Zagreb studios produced this highly stylized cartoon aimed towards art-cinema audiences. The film needed no dialogue to satirize modern life. It has a simple yet charming animation style based out of bold geometric shapes with an undefined background.

The story is about a man’s visit to the beach ending tragically as everything, even the scenery and the hero himself, turn out to be inflatable imitations. Some of these include a boat, parasol and girlfriend. This suggestion of inflatable imitations is a reminder of the creation of artificiality in the world, directly insinuated by a nail in the end.

Surogat is known by many names, such as Erastz and The Substitute in english. Other translations include Cypporar, Der Erastz, Le Succedane, and Surogatto. This former Yugoslavian short (the region is currently known as Bosnia and Herzegovina) was the first non US film to win the Oscar for Short Subjects (Cartoons).

 

12. Begone Dull Care (1949) by Norman McLaren, Evelyn Lambart

McLaren’s abstract films masters hand painting and scratching directly on the film celluloid. He developed these techniques soon after Len Lye’s works, shown throughout art cinemas in North America. Evelyn Lambart also helped make this short by incorporating color corrections and including dust as an artistic image as well as the enhancement of the overall product.

The abstract images of the movie are accompanied by three pieces of jazz performed by the Oscar Peterson trio. The music rhythm synchronizes with the shapes and color shifting making this visual music. It invokes feelings that are hard to explain with words and instead are sensed by music dancing with images.

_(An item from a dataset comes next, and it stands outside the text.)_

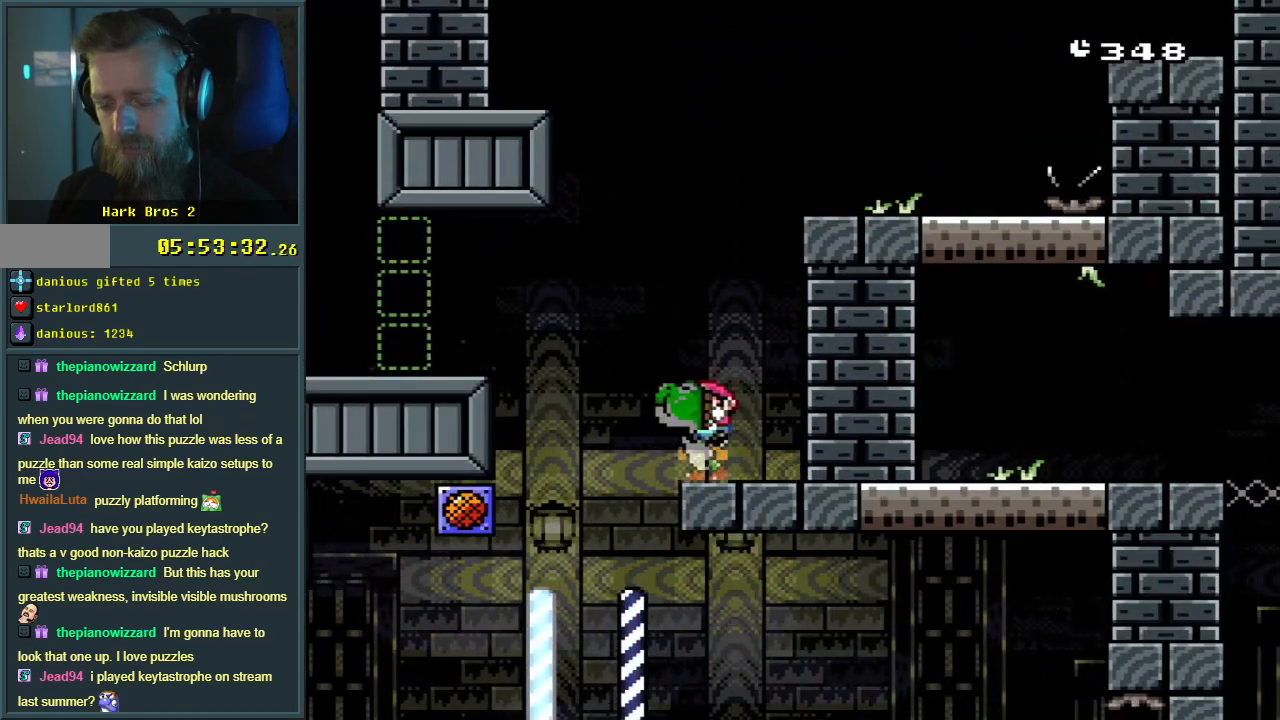
{"buttons": ["Y", "DPAD_RIGHT"], "events": [[133, "DPAD_LEFT", "up"], [200, "DPAD_RIGHT", "down"]]}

The synchronicity of the visual with the auditory was highly planned. The different elements were arranged according to the instrumental sections of the songs, paying close attention to frequency. This makes the film all the more proportionately complex, turning into a visual feast of choreographic harmony.

 

11. Entr’acte (1924) by René Clair

This Dadaist short was screened during the intermission of Francis Picabia’s ballet Relâche, who was also the set designer of the film. It began with a brief prologue where Erik Satie (the film’s composer) and Picabia leap in slow motion into a scene and fire a vintage World War I cannon towards the audience. The rest of the film consisted of unconnected, irrational scenes.

The film was divided in two parts, the first assembled a number of disconnected contrasting views of Paris, such as a subway car seen in Méliès style miniature and Marcel Duchamp playing chess with Man Ray.

The second half emerges with a young man aiming a rifle at an egg, before being shot by another man and falling from a rooftop to his own funeral procession. From this point on, the film turns into a prewar chase comedy as a vehicle travels along the streets of Paris followed by raging bourgeois in pursuit.

Entr’acte convinced filmmakers that modernist style could be created without using completely abstract painted imagery. It challenged the storytelling conventions of the time, the norms of working for the film industry. It relied heavily on graphic editing, with a setting full of geometric relations adjacent to its images. It masquerades reason by presenting the demented pseudo rationality of the world.